=== The problem ===
From the data below, return the exact lines starting at the line containing "希望者に1,500円の領収書を出す, owner: 小林 真由美 -> 鈴木 達也" and ending at the line containing "赤外線リモコンの受光と発光, estimate: 2d -> 2h", both included, and nothing else.
★ ★ ★
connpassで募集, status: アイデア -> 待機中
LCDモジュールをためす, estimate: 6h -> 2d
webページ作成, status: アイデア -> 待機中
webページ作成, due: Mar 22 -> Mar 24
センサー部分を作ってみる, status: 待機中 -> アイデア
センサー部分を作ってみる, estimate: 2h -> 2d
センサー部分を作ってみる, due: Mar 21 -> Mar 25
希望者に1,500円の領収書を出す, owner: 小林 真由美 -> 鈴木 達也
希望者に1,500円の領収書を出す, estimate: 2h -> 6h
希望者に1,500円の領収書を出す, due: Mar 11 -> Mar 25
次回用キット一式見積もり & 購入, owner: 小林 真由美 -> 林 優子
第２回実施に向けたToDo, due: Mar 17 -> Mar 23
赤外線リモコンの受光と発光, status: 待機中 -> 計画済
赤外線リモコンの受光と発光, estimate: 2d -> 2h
★ ★ ★
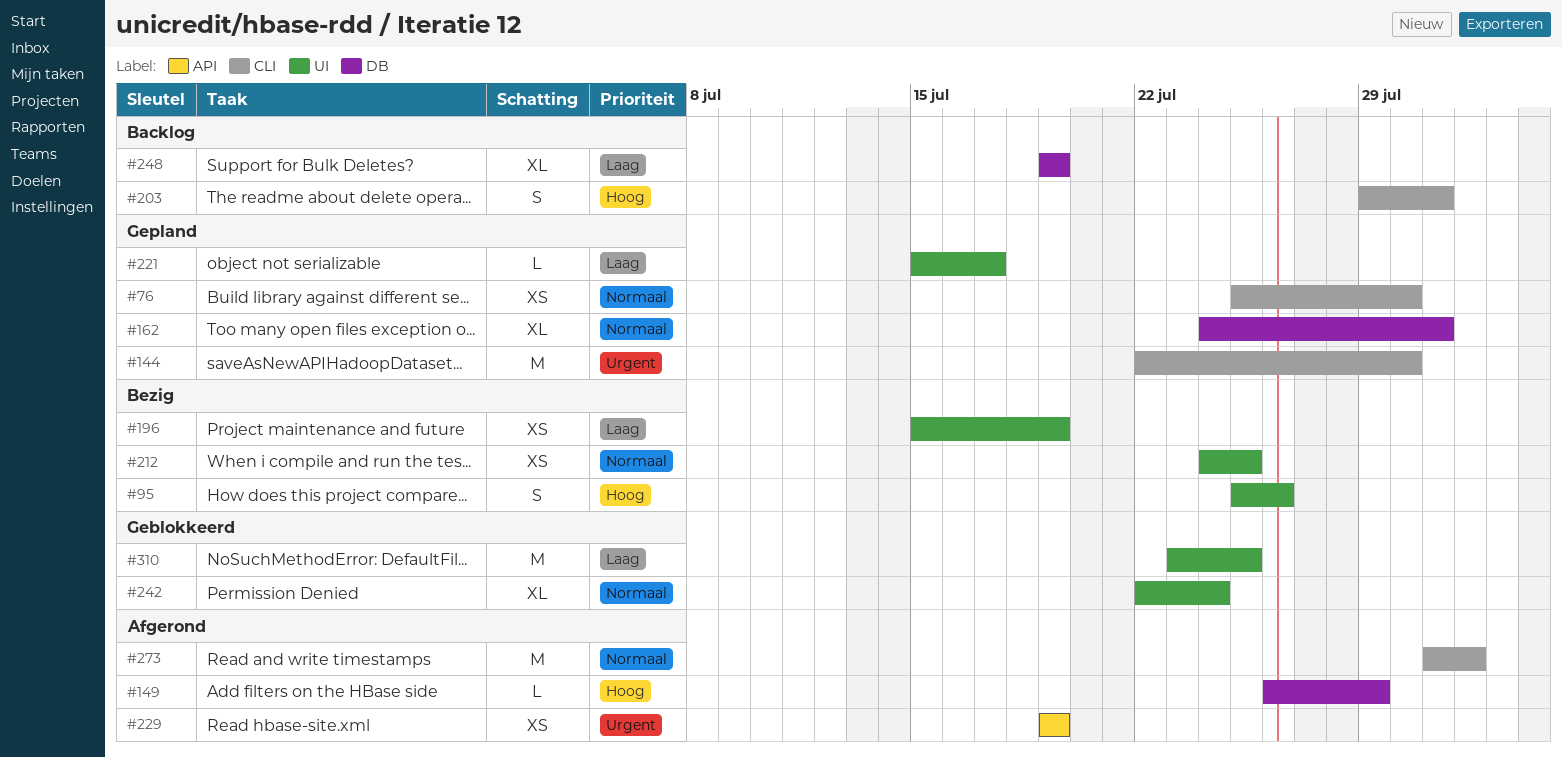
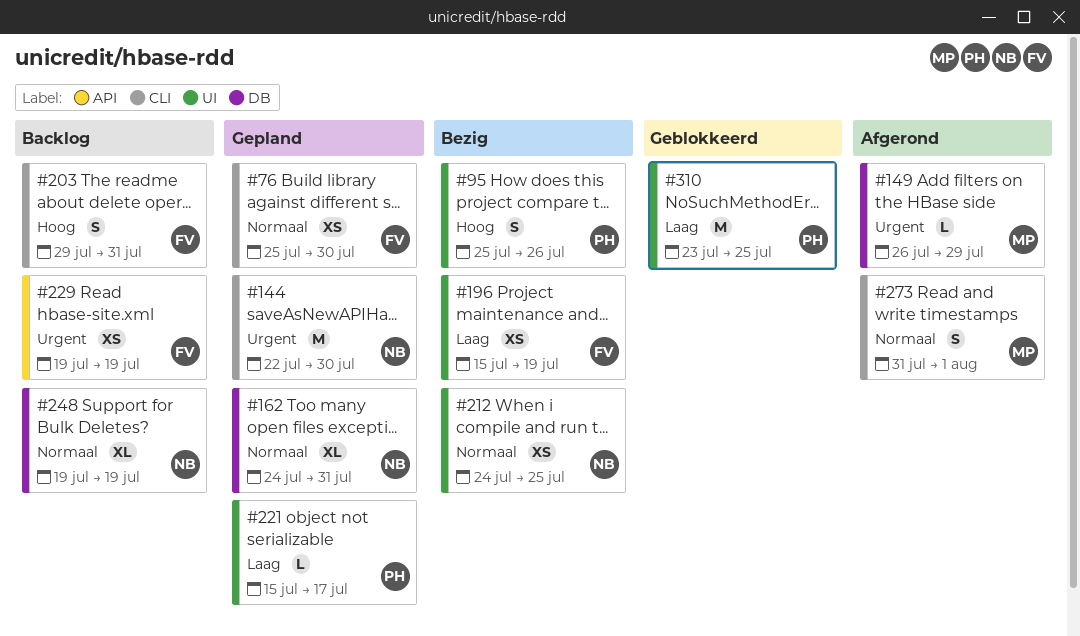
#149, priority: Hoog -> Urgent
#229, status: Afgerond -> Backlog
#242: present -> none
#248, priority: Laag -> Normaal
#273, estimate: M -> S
★ ★ ★
=== Answer for the task ===
希望者に1,500円の領収書を出す, owner: 小林 真由美 -> 鈴木 達也
希望者に1,500円の領収書を出す, estimate: 2h -> 6h
希望者に1,500円の領収書を出す, due: Mar 11 -> Mar 25
次回用キット一式見積もり & 購入, owner: 小林 真由美 -> 林 優子
第２回実施に向けたToDo, due: Mar 17 -> Mar 23
赤外線リモコンの受光と発光, status: 待機中 -> 計画済
赤外線リモコンの受光と発光, estimate: 2d -> 2h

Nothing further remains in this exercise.